=== PASSAGE SHOWN ===

[slurm-users] Kinda Off-Topic: data management for Slurm clusters

Wed Feb 27 07:32:26 UTC 2019

Hi,

I was perhaps a bit unprecise, sorry about that. The point of the "datasync" tool and the "datasync-reaper" cronjob would be to replace or augment the per-job /tmp that is cleaned at the end of each job. Datasets would then be left on the node local disks until they are deleted by datasync-reaper (and indeed, datasync-reaper wouldn't need to use rsync, plain rm -rf suffices). Thus multiple jobs that need the same dataset that would happen to be allocated to the same node could reuse the cached copy instead of rsync'ing it every time. Depending on the workflow, datasets could be shared among multiple users, or be used by a single user, but that would be up to each user or research group, not something dictated by the tool itself.

--
Janne Blomqvist

________________________________________
From: slurm-users <slurm-users-bounces at lists.schedmd.com> on behalf of Goetz, Patrick G <pgoetz at math.utexas.edu>
Sent: Tuesday, February 26, 2019 22:25
To: slurm-users at lists.schedmd.com
Subject: Re: [slurm-users] Kinda Off-Topic: data management for Slurm   clusters

But rsync -a will only help you if people are using identical or at
least overlapping data sets?  And you don't need rsync to prune out old
files.

On 2/26/19 1:53 AM, Janne Blomqvist wrote:
> On 22/02/2019 18.50, Will Dennis wrote:
>> Hi folks,
>>
>> Not directly Slurm-related, but... We have a couple of research groups
>> that have large data sets they are processing via Slurm jobs
>> (deep-learning applications) and are presently consuming the data via
>> NFS mounts (both groups have 10G ethernet interconnects between the
>> Slurm nodes and the NFS servers.) They are both now complaining of
>> “too-long loading times” for the data, and are casting about for a way
>> to bring the needed data onto the processing node, onto fast SSD
>> single drives (or even SSD arrays.) These local drives would be
>> considered “scratch space”, not for long-term data storage, but for
>> use over the lifetime of a job, or maybe perhaps a few sequential jobs
>> (given the nature of the work.) “Permanent” storage would remain the
>> existing NFS servers. We don’t really have the funding for 25-100G
>> networks and/or all-flash commercial data storage appliances (NetApp,
>> Pure, etc.)

=== EXTRACTED MATERIAL ===
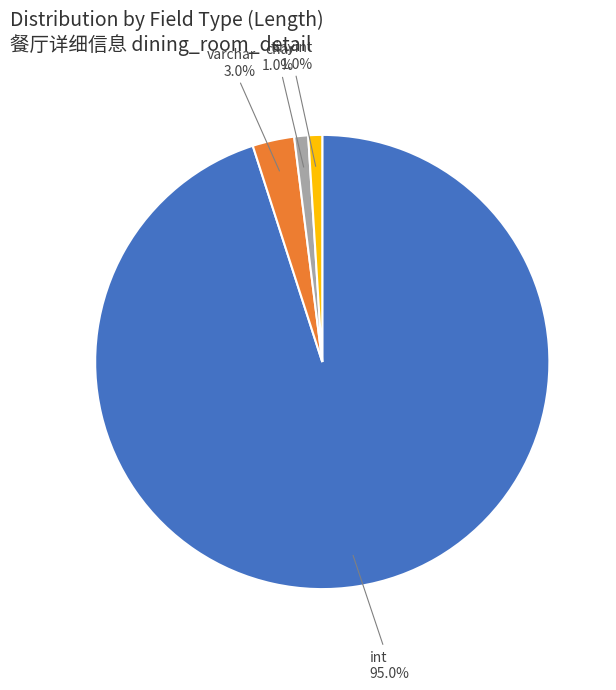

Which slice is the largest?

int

---

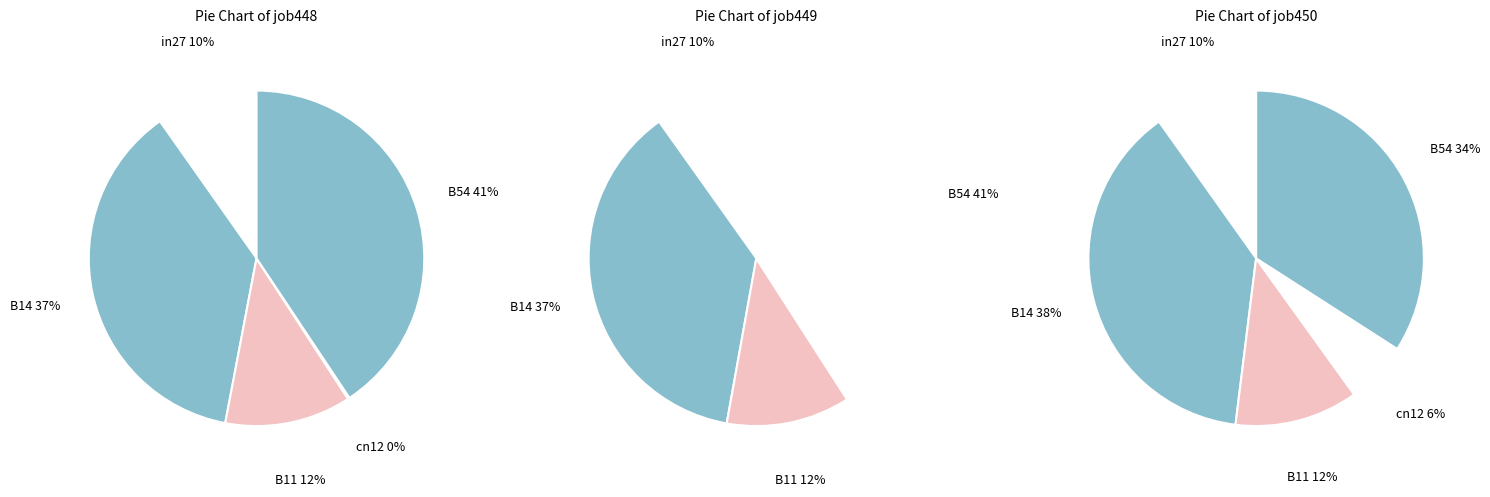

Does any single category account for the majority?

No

=== PROBLEM ===
Quote the whole mailing list thread about data management for Slurm clusters above, word for word.

=== SOLUTION FOR THIS EXERCISE ===
[slurm-users] Kinda Off-Topic: data management for Slurm clusters

Wed Feb 27 07:32:26 UTC 2019

Hi,

I was perhaps a bit unprecise, sorry about that. The point of the "datasync" tool and the "datasync-reaper" cronjob would be to replace or augment the per-job /tmp that is cleaned at the end of each job. Datasets would then be left on the node local disks until they are deleted by datasync-reaper (and indeed, datasync-reaper wouldn't need to use rsync, plain rm -rf suffices). Thus multiple jobs that need the same dataset that would happen to be allocated to the same node could reuse the cached copy instead of rsync'ing it every time. Depending on the workflow, datasets could be shared among multiple users, or be used by a single user, but that would be up to each user or research group, not something dictated by the tool itself.

--
Janne Blomqvist

________________________________________
From: slurm-users <slurm-users-bounces at lists.schedmd.com> on behalf of Goetz, Patrick G <pgoetz at math.utexas.edu>
Sent: Tuesday, February 26, 2019 22:25
To: slurm-users at lists.schedmd.com
Subject: Re: [slurm-users] Kinda Off-Topic: data management for Slurm   clusters

But rsync -a will only help you if people are using identical or at
least overlapping data sets?  And you don't need rsync to prune out old
files.

On 2/26/19 1:53 AM, Janne Blomqvist wrote:
> On 22/02/2019 18.50, Will Dennis wrote:
>> Hi folks,
>>
>> Not directly Slurm-related, but... We have a couple of research groups
>> that have large data sets they are processing via Slurm jobs
>> (deep-learning applications) and are presently consuming the data via
>> NFS mounts (both groups have 10G ethernet interconnects between the
>> Slurm nodes and the NFS servers.) They are both now complaining of
>> “too-long loading times” for the data, and are casting about for a way
>> to bring the needed data onto the processing node, onto fast SSD
>> single drives (or even SSD arrays.) These local drives would be
>> considered “scratch space”, not for long-term data storage, but for
>> use over the lifetime of a job, or maybe perhaps a few sequential jobs
>> (given the nature of the work.) “Permanent” storage would remain the
>> existing NFS servers. We don’t really have the funding for 25-100G
>> networks and/or all-flash commercial data storage appliances (NetApp,
>> Pure, etc.)